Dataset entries
════

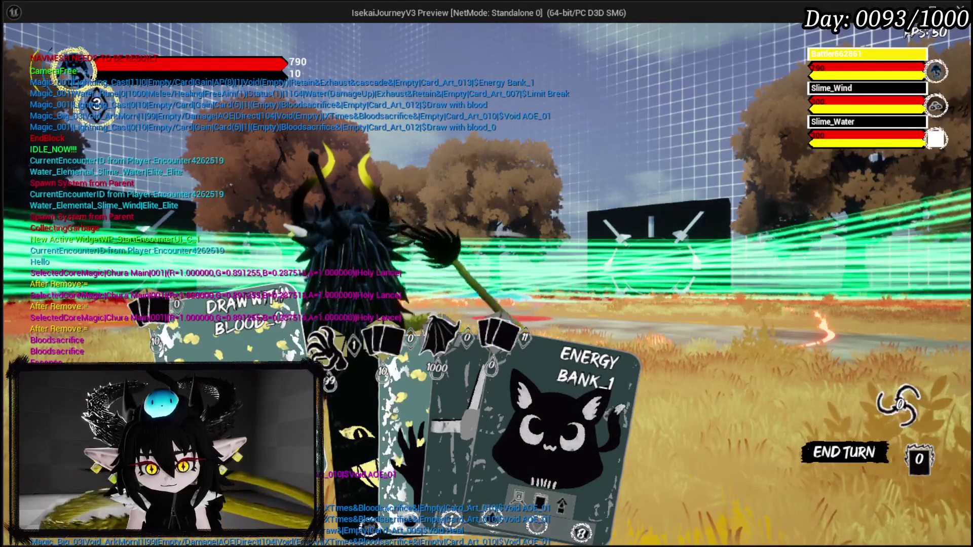
click(238, 324)
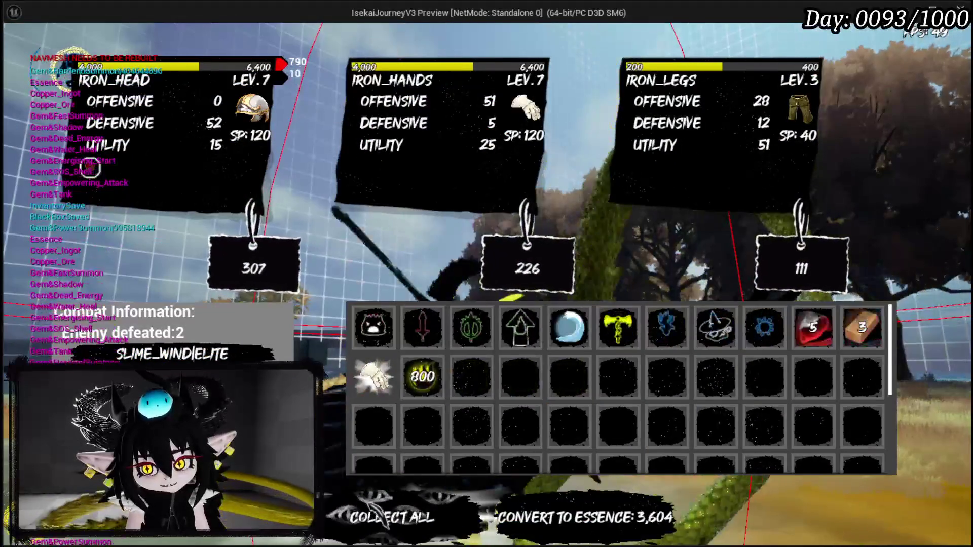
Step: Collect all the combat rewards from the loot screen
click(378, 499)
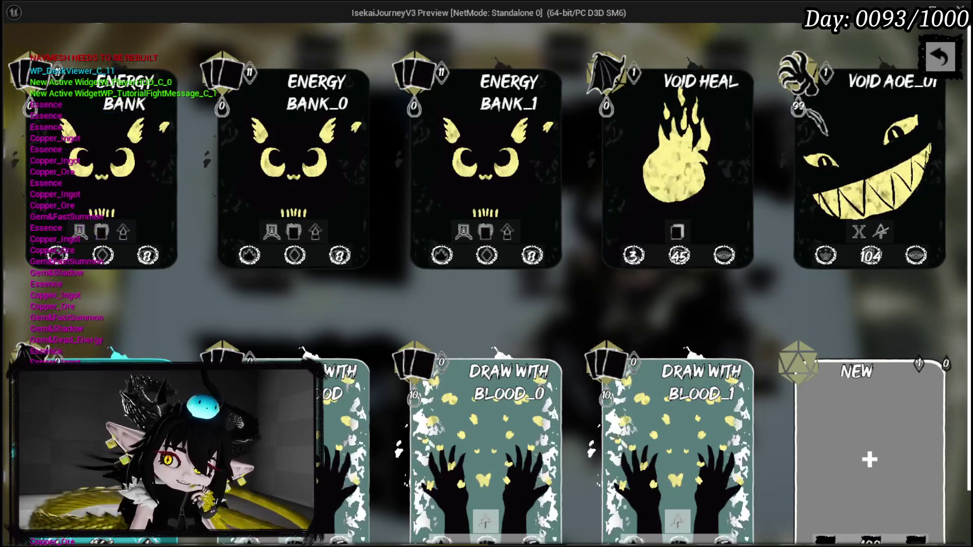
Step: Scroll through the Deck Viewer grid to review every card, including LIMIT BREAK
scroll(759, 236, down, 1)
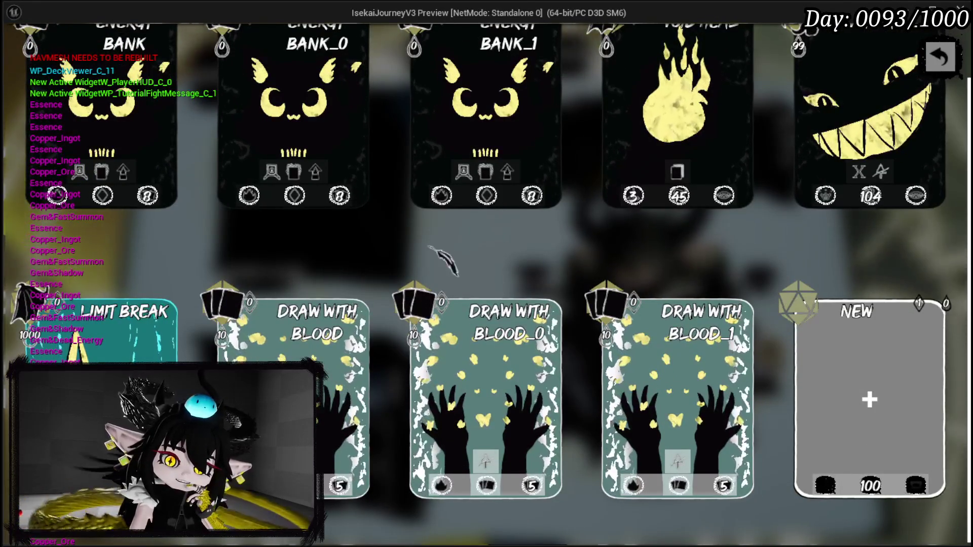
scroll(429, 247, up, 1)
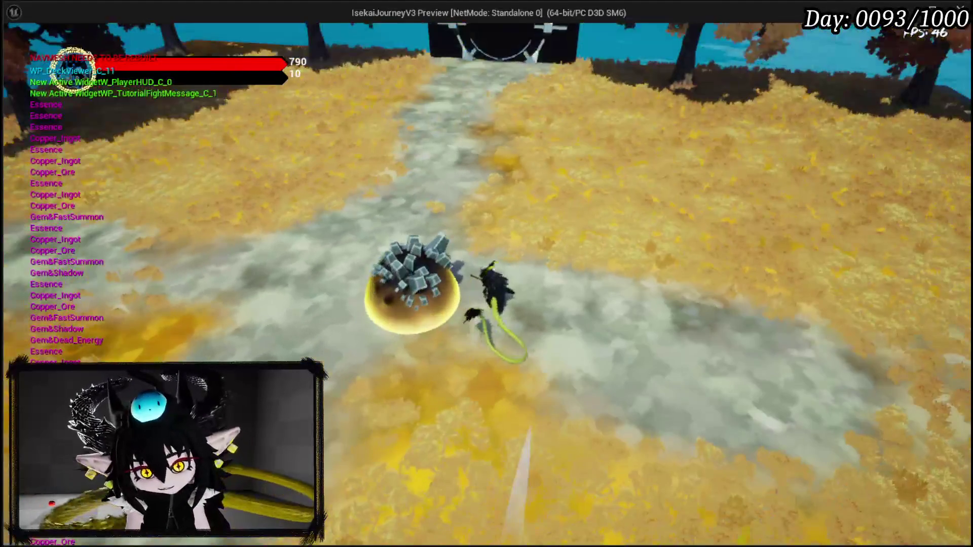
Step: Walk the character onto the grey dock and back toward the crystal egg
key(w)
key(w)
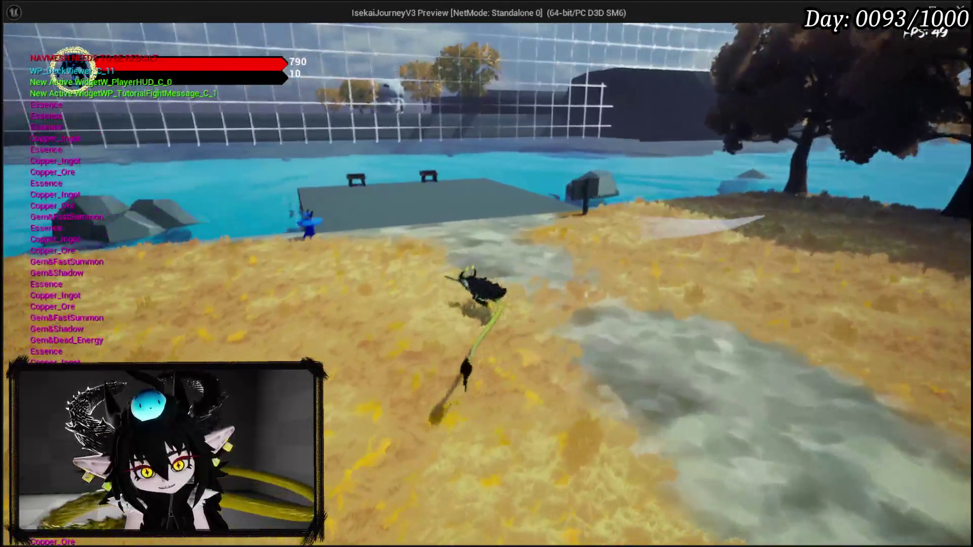
key(w)
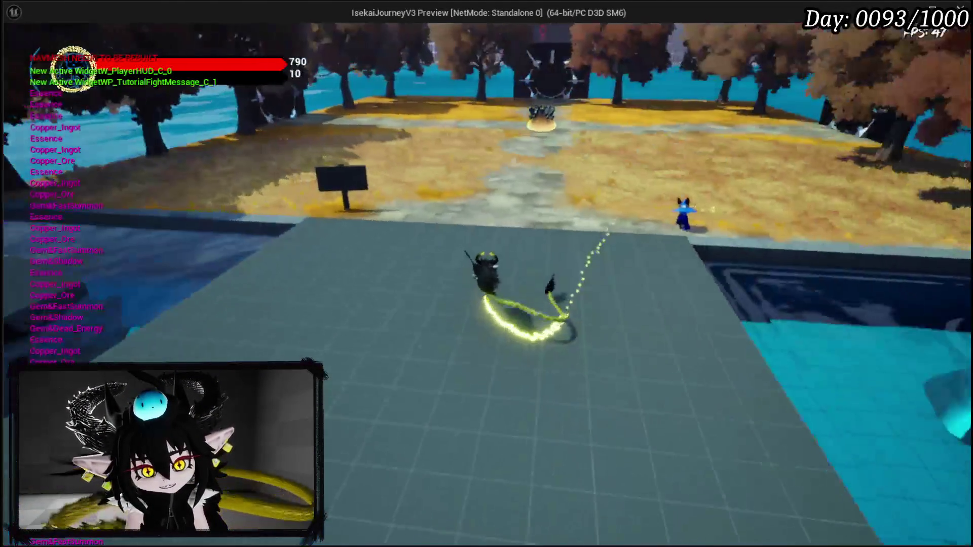
key(w)
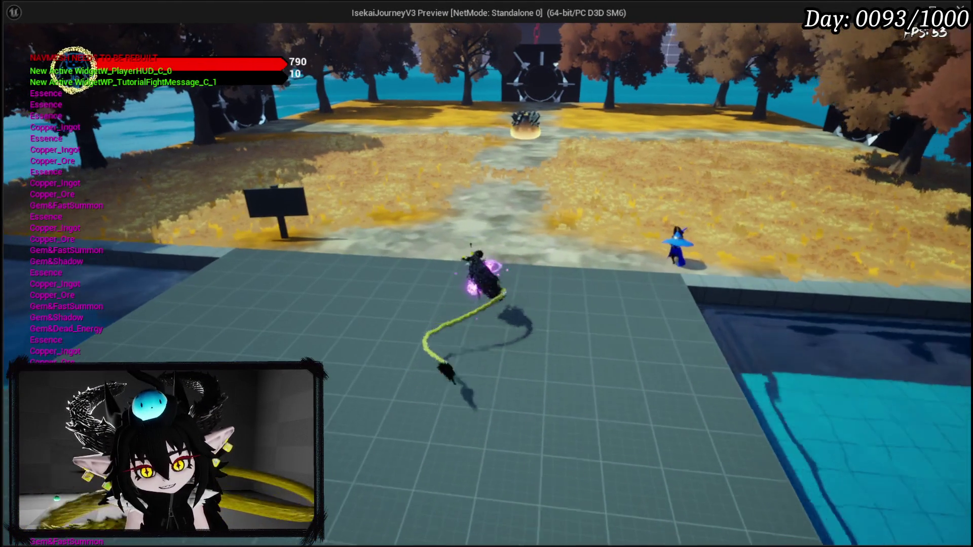
key(w)
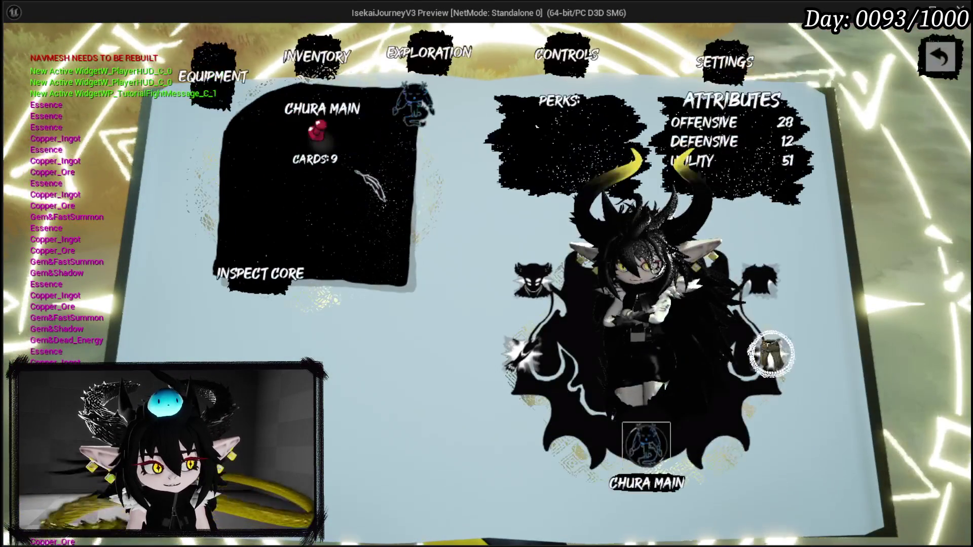
Step: Toggle the settings menu open and closed three times, blocking once, then run across the plaza
key(Escape)
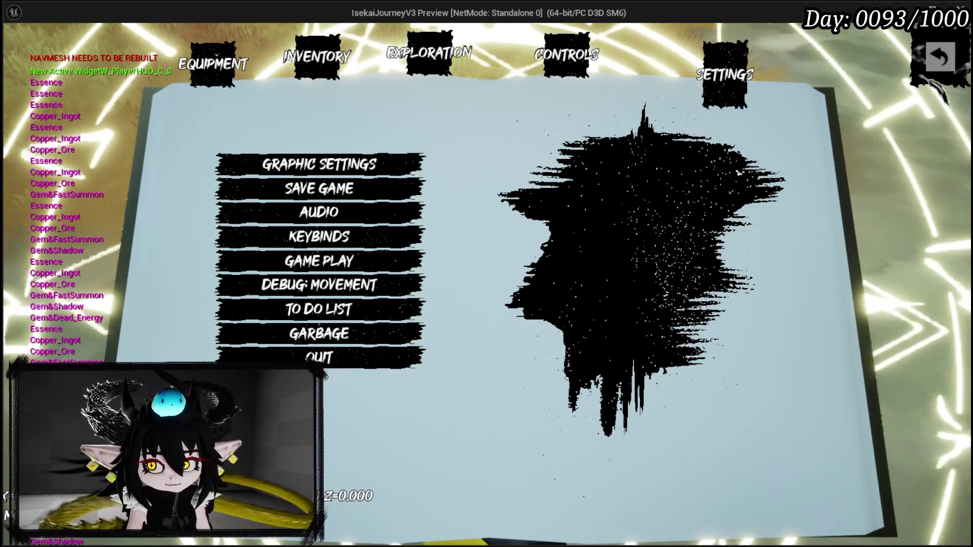
key(Escape)
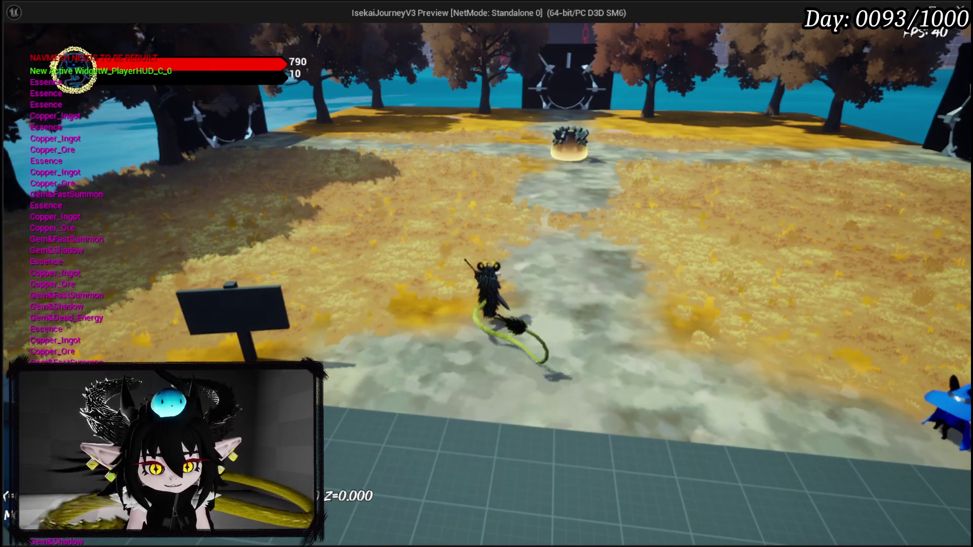
right_click(486, 299)
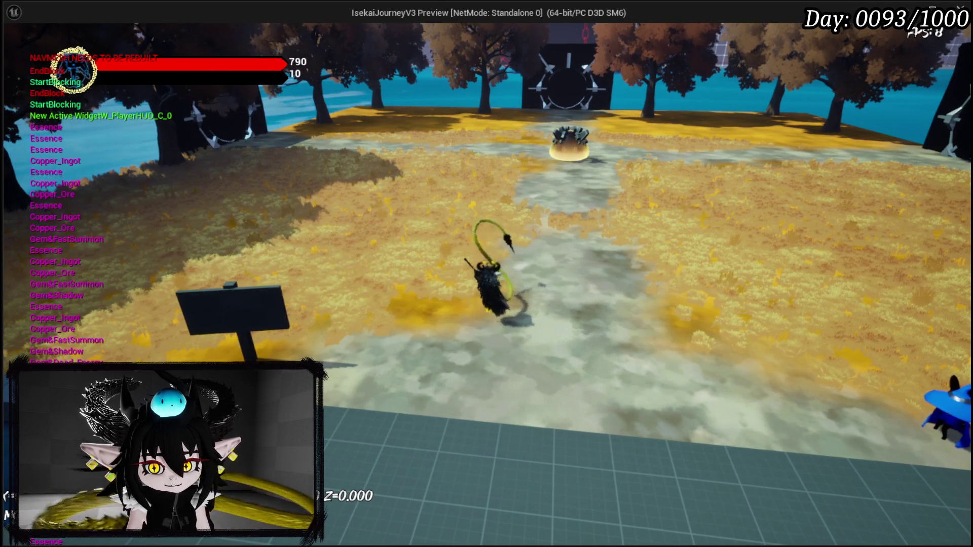
key(Escape)
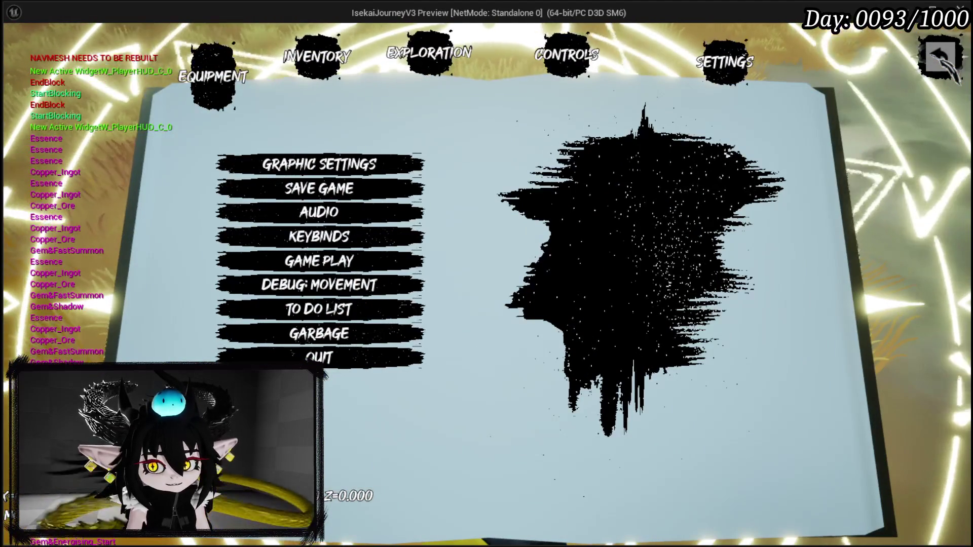
key(Escape)
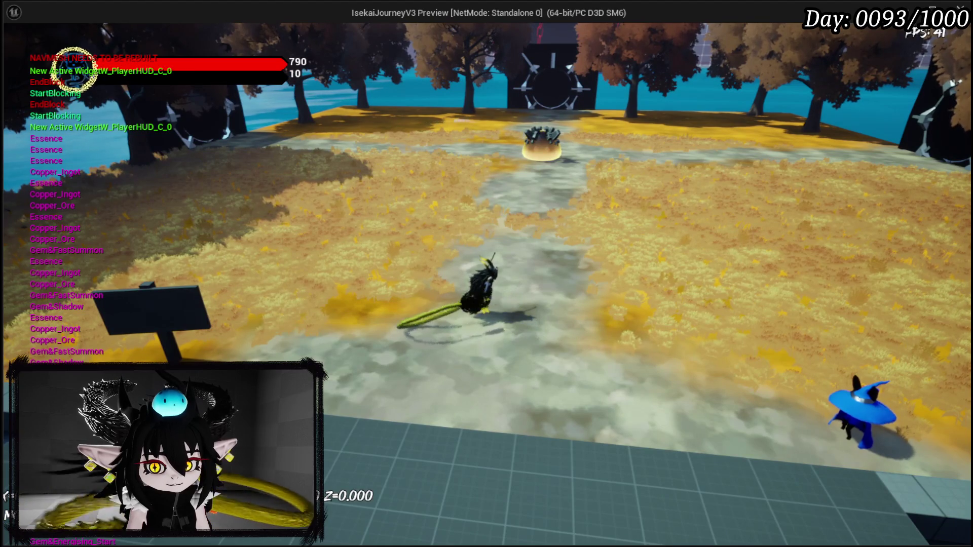
key(Escape)
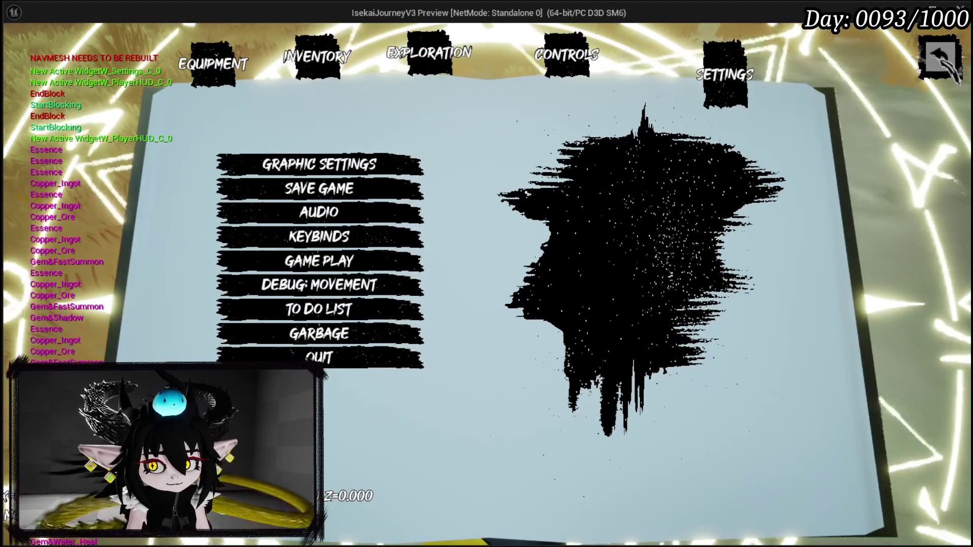
key(Escape)
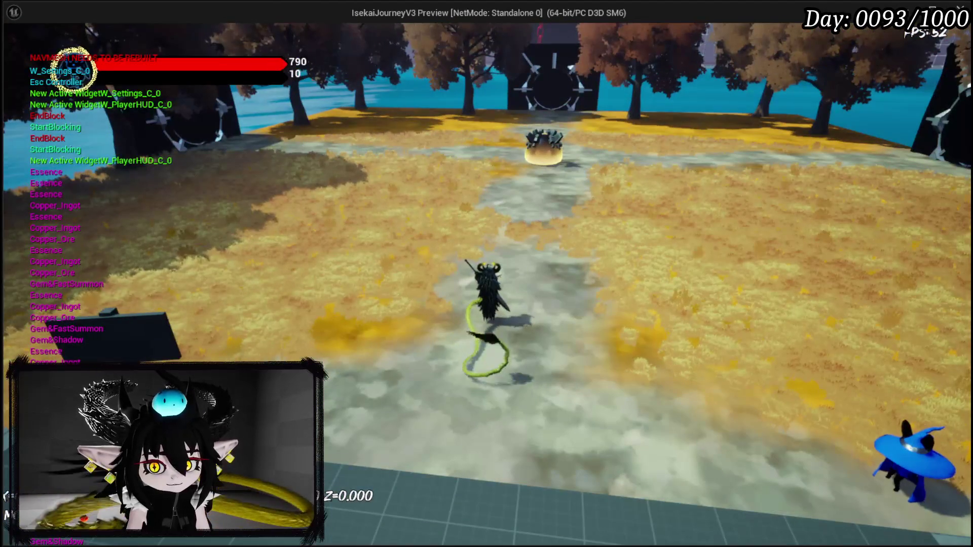
key(d)
key(a)
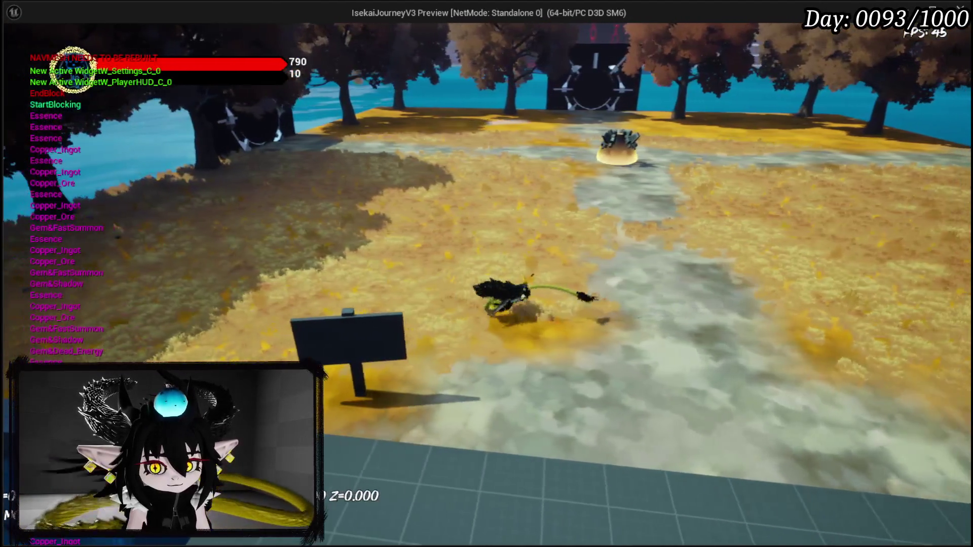
key(Escape)
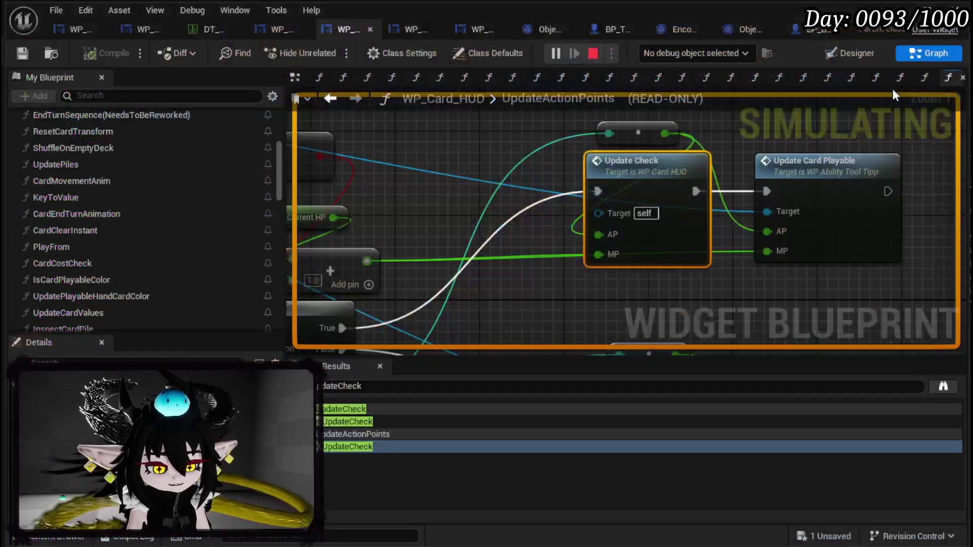
click(22, 53)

════

What you have to do
The records above must be output exactly, except for their pictures.

Reply
click(238, 324)
Step: Collect all the combat rewards from the loot screen
click(378, 499)
Step: Scroll through the Deck Viewer grid to review every card, including LIMIT BREAK
scroll(759, 236, down, 1)
scroll(429, 247, up, 1)
Step: Walk the character onto the grey dock and back toward the crystal egg
key(w)
key(w)
key(w)
key(w)
key(w)
Step: Toggle the settings menu open and closed three times, blocking once, then run across the plaza
key(Escape)
key(Escape)
right_click(486, 299)
key(Escape)
key(Escape)
key(Escape)
key(Escape)
key(d)
key(a)
key(Escape)
click(22, 53)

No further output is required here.